There is another reason for sending documents to Solr without commit, if I'm right. Sometimes, when the crawler sends a group of n documents to Solr, it answers with an error for one of the documents (Could not commit batched operation .... writing Id XX to the index ...... possible analysis error). I think the group is discarded, not just the offending document. So, the bigger the group, the bigger the error

martinfou commented 9 years ago

Greetings,

To help me get a feel of what could be your problem can you tell me what are your settings for frequency of commits? autowarmCount in solrconfig.xml?

Did you take a look at this explanation from the Solr FAQ ?

What does "PERFORMANCE WARNING: Overlapping onDeckSearchers=X" mean in my logs?

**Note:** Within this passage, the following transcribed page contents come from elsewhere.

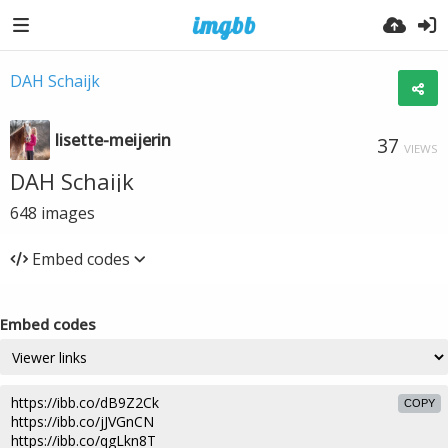
DAH Schaijk
lisette-meijerin
37
VIEWS
DAH Schaijk
648
images
Embed codes
Embed codes
COPY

This warning means that at least one searcher hadn't yet finished warming in the background, when a commit was issued and another searcher started warming. This can not only eat up a lot of ram (as multiple on deck searches warm caches simultaneously) but it can can create a feedback cycle, since the more searchers warming in parallel means each searcher might take longer to warm.

Typically the way to avoid this error is to either reduce the frequency of commits, or reduce the amount of warming a searcher does while it's on deck (by reducing the work in newSearcher listeners, and/or reducing the autowarmCount on your caches)

csaezl commented 9 years ago

Thank you very much for the information. Yes, this was the first text I read when searching for a solution.

This overlapping occurs because I need two collectors running at the same time and commiting documents at the same time to Solr, so chances are that their commits overlap, so the error (and the consequences) raises. I don't need to reduce the error, I need to avoid it.

To avoid it, the solution is that the crawler sends the documents without commit (hard commit) and let AutoCommit do the job based on its parametes as defined in solrconfig.xml file.

The question is: what is the parameter that instructs the crawler not to send the commit (hard commit) to Solr?. If the crawler always sends the commit (hard commit), then there is no option for AutoCommit to work.

martinfou commented 9 years ago

Ok now I get what you are trying to accomplish. Short answer, At the moment there is no parameter to turn on / off the commit operation. Let me create a feature request for this one and let me see what I can do.

csaezl commented 9 years ago

Thank you, Martin

csaezl commented 9 years ago

Dou you plan to add this feature in a near future?. I'm stuck until the crawler allows AutoCommit to work

csaezl commented 9 years ago

Any news?

martinfou commented 9 years ago

I started to work on it and then got pulled away. Let me see if I cannot work on it this weekend.

csaezl commented 9 years ago

Anything new after a month since the last post?

martinfou commented 9 years ago

I'll have something for you today. Let me finish running few more tests and document the changes.

csaezl commented 9 years ago

Thank you. Will you deliver a snapshot?

essiembre commented 9 years ago

A snapshot is now available with this new feature from @martinfou. You can download it here.

csaezl commented 9 years ago

Thank you very much

csaezl commented 8 years ago

As for me, this issue can be closed.